Pero veamos a continuación algunas cifras que demuestran los efectos de perseguir a estos vehículos de inversión. 

- País Vasco. Este año se ha subido la tributación del 1 al 28%. Según publicaba El Correo dos meses después de entrar en vigor la norma sólo quedaban 70 sicavs domiciliadas en la región, de las más de 200 que había a fin de año. Yo miré ayer en la CNMV y vi que sólo quedan... ¡12! ya domiciliadas entre Bilbao y San Sebastián. Muy grandes tienen que ser las que quedan (si es que no están en trámites de cambio de domicilio fiscal) y muy pequeñas las que se han ido para que Euskadi no haya salido perdiendo con la medida.

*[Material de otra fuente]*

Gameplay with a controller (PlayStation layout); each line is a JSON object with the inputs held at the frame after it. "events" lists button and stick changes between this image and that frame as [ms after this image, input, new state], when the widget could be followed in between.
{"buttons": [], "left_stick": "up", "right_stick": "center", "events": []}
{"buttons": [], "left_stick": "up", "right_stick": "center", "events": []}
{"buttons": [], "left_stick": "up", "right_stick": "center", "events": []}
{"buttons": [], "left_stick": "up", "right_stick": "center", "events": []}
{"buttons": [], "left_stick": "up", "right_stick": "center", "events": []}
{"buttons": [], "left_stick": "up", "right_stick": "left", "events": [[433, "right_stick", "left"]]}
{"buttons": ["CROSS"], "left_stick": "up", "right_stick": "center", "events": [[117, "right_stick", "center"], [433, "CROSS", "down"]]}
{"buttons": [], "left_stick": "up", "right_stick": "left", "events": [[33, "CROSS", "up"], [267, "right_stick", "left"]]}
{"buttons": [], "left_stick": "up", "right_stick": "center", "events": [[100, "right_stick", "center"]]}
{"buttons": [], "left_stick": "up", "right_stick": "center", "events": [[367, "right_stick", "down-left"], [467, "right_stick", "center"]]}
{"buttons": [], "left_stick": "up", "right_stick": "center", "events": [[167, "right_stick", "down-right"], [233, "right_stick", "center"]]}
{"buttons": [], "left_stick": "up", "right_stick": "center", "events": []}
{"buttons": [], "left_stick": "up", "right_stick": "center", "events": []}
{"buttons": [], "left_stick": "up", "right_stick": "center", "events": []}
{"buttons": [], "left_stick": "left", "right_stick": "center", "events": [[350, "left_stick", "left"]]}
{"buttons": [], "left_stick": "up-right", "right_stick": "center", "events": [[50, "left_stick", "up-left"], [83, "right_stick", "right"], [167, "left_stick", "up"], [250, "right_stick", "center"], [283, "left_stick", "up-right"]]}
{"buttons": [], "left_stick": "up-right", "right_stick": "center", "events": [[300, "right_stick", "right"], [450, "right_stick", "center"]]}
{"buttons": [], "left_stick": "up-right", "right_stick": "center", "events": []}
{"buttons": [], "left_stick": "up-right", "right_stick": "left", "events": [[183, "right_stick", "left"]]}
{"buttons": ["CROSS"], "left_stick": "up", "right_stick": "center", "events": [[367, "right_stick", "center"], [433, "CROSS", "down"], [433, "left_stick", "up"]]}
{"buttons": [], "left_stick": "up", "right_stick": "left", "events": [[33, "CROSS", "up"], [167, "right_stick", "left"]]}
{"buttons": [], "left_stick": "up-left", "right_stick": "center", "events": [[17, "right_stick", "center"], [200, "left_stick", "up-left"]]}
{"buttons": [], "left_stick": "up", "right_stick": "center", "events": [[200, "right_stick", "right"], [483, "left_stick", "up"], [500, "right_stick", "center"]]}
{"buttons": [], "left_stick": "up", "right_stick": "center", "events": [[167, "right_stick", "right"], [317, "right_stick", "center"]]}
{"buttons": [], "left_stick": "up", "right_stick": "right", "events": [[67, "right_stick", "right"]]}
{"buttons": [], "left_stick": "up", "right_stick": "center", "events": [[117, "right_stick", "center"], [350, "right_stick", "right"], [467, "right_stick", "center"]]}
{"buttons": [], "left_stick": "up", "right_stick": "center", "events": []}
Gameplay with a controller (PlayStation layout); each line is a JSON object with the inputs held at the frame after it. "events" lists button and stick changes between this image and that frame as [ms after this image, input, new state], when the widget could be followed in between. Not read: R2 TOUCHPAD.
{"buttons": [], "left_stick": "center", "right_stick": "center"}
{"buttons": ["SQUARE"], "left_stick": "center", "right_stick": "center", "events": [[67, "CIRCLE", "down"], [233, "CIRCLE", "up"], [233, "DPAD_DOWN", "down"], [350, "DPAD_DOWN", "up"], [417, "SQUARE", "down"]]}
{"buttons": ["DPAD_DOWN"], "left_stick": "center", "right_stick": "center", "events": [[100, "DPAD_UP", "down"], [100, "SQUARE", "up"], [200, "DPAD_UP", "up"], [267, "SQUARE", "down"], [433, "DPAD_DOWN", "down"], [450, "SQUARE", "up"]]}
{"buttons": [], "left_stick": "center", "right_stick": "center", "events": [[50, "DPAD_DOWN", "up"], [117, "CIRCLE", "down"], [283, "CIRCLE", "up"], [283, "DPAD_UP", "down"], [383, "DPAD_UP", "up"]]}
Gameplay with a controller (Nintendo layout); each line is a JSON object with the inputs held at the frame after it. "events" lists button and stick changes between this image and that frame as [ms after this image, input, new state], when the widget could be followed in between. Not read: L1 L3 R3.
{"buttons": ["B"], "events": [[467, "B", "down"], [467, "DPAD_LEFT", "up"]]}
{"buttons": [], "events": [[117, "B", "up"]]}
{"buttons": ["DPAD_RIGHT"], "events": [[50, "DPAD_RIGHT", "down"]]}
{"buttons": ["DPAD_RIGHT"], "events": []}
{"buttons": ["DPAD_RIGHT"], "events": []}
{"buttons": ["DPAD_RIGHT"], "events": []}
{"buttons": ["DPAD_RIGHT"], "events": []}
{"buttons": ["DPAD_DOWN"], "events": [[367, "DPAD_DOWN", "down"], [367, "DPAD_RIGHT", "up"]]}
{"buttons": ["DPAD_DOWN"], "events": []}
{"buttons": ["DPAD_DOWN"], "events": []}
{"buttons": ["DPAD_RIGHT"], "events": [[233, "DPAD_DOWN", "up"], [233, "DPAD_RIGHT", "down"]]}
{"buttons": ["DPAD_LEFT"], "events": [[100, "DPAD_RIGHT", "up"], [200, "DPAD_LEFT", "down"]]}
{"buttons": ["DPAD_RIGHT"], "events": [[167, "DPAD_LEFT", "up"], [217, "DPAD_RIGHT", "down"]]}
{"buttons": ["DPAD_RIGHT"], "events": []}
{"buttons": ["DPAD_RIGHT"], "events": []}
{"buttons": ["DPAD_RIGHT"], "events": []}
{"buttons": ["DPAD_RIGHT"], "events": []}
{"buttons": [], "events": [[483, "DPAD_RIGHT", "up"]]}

- Cambio fiscal. El pasado viernes se aprobó una normativa que impedía a las grandes fortunas utilizar la reducción de capital para diferir el pago de impuestos. A priori, yo también estoy de acuerdo. Era una especie de vacío que dejaba la legislación con el vehículo anterior, y mejor que si se retira dinero se pague el impuesto correspondiente. 

Esto se llevó muchos titulares el fin de semana, que aplaudian el castigo a los ricos y su uso evasivo de este vehículo.

Peeeeero: viendo las cifras, resulta que la medida apenas les afecta. Sólo el 1% de las sicav utilizaba la vía de la reducción de capital, según Cinco Días. Y en el mejor de los casos el Estado sólo habría ingresado 29 millones de euros por los impuestos correspondientes. Tanto ruido... y tan pocas nueces.

Visto lo cual, hay que aplaudir que el Gobierno no haya tirado del populismo más directo y haya evitado endurecer la tributación, como si hizo el PSE en el País Vasco. El dinero habría volado a Luxemburgo y habríamos pasado a no tener sicavs. ¿No os parece?